Today, Jumia Uganda has released its mobile report ahead of its looming Mobile Week. It joins Kenya and Nigeria also published their mobile reports recently. But, all reports say that cash-on-delivery is still, by far, the most preferred.

According to the reports; In Uganda, 83% of shoppers prefer to pay cash-on-delivery. Nigeria and Kenya come second and third with 67% and 58%.

The reports say because “it enables buyers to examine the item they receive before paying for it. If the item is good, the customer pays for it. If the item is not the same thing seen on the website, the customer can reject the item on delivery.”

Mobile Money is also becoming a preferred mode of payment, especially in the East African countries.

In Uganda, 16% of the shoppers preferred paying with MTN Mobile Money. The same pattern was noticed in Kenya with 40% of the shoppers using Mobile Money for payments. It should be noted that Jumia Uganda doesn’t accept payments from any other telecom company. Perhaps because MTN is an Investor in Jumia Group.

But, the second most preferred mode of payment in Nigeria is credit Credit and Debit Cards. With 23% of shoppers using it and only 10% using Mobile Money.

The reports also confirm the fact that Africa is still a mobile-first continent.
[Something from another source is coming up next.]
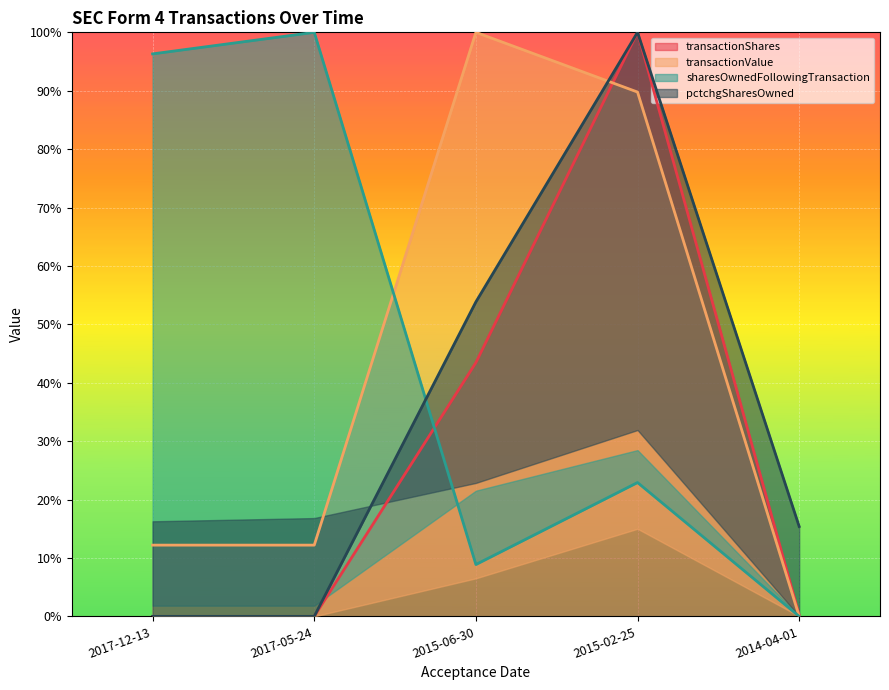

Which series has the largest total across all categories?

sharesOwnedFollowingTransaction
With 77% of the shoppers in Uganda using Mobile phones. The same trend is noticed in Kenya and Nigeria with 65% and 79% respectively.
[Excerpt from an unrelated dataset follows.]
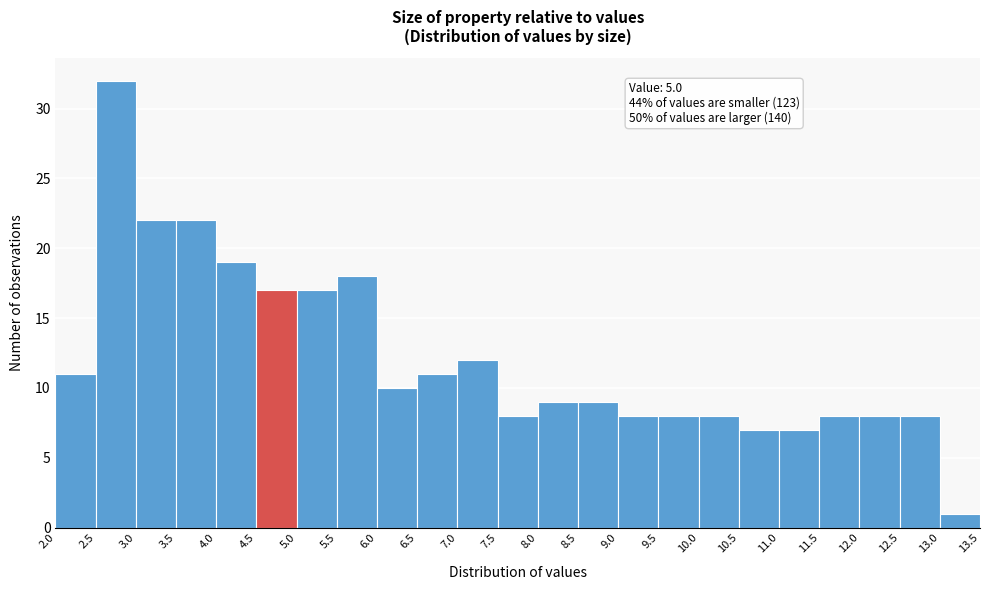

Which range on the x-axis has the tallest bar?

2.5 to 3.0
Also read: Jumia Uganda starts using DHL and Aramex ahead of Mobile Week

“The mobile-first trend is also prevalent among Jumia Vendors, of whom the majority access their seller accounts through the seller centre app on their mobile phones,” the Ugandan report says.
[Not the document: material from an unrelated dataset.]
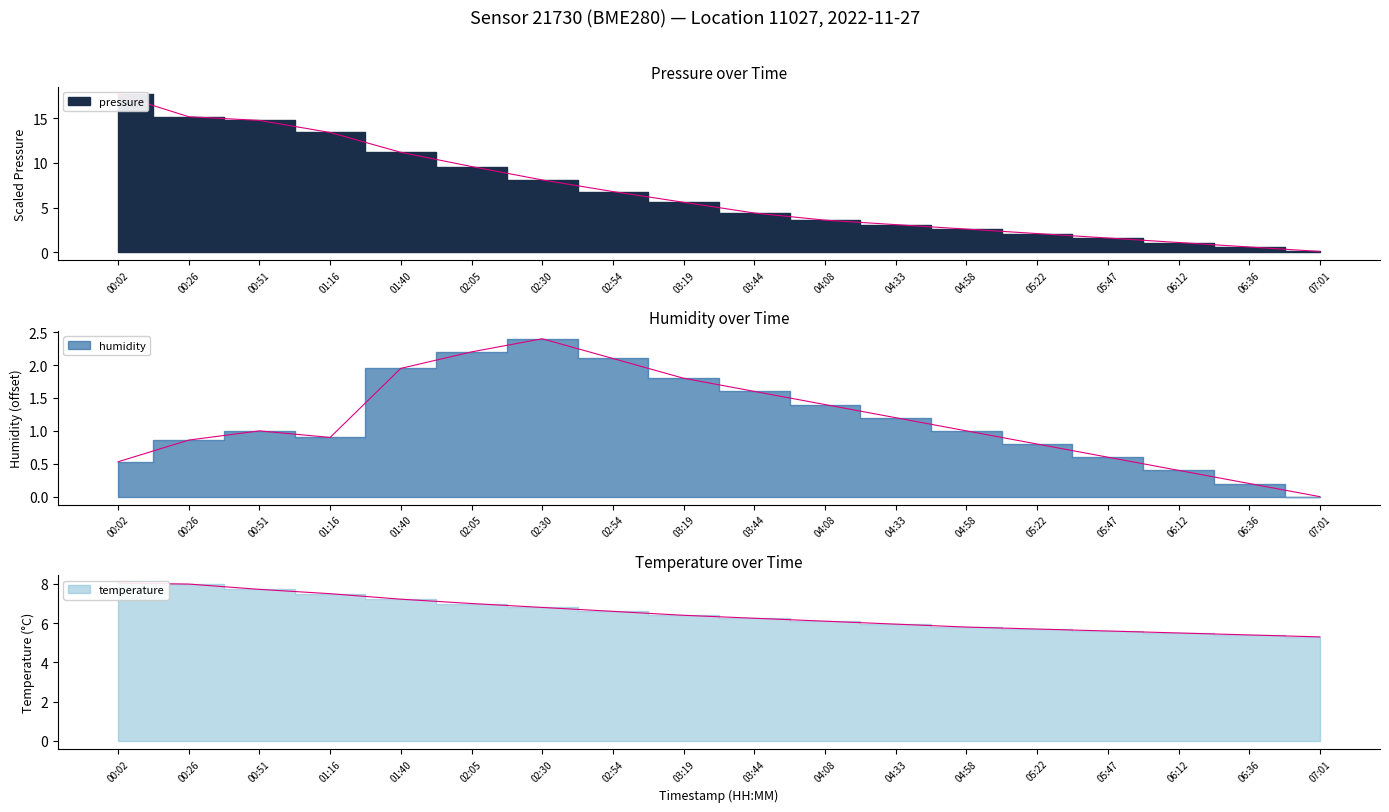

Which series ends up on top after the final intersection of pressure and temperature?

temperature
The Kenyan report noted that “the shift - although gradual - from to the App is a commendable development, and we hope to see a higher conversion in 2018.”

Other interesting statistics are devices sold and gender of shoppers.

Hong Kong-headquartered Transsion Holdings is still the leading phone company in Africa. The company manufactures Tecno, Infinx and Itel brands.

Across the three Jumia markets, Infinix and Tecno are the leading brands. With Infinix leading in Nigeria and Kenya while Tecno leading in Uganda.

The average price of a smartphone on Jumia platforms across Africa dropped from 99$ in 2016 to $96. With Uganda having the biggest drop in the three markets. The price dropped from $135 to $83.

“Jumia has seen and welcomed a downward trend in the average price of mobile phones. from 167 USD in 2015 to 83 USD at present. The penetration of largely low-cost Internet enabled handheld deuces by a variety of brands has contnbuted [sic] to this shat [sic]. Uganda has embraced Asian brands hke [sic] Tecno. Infinx and For who have further contributed to smartphone democratization. A new smartphone brand, Slml, has gale as far as setting its smartphone price pant at under 100.000 UGX,” the report noted.

Lastly, Men are shopping more than the women across all the three markets. For example, in Uganda, 68% of the shoppers on the platform are male. The number is 65% and 63% for Kenya and Nigeria respectively.

“Predictably. Jumla attracted more male shoppers than female shoppers in 2017 - which can be explained by the fact that, in Uganda, more men own mobile phones that [sic] women. This means that women represent the vast majority of the untapped mobile market. On Jumia, a majority of orders are delivered to men (68%), while women represent 32% of the overall deliveries made,” the Uganda report says.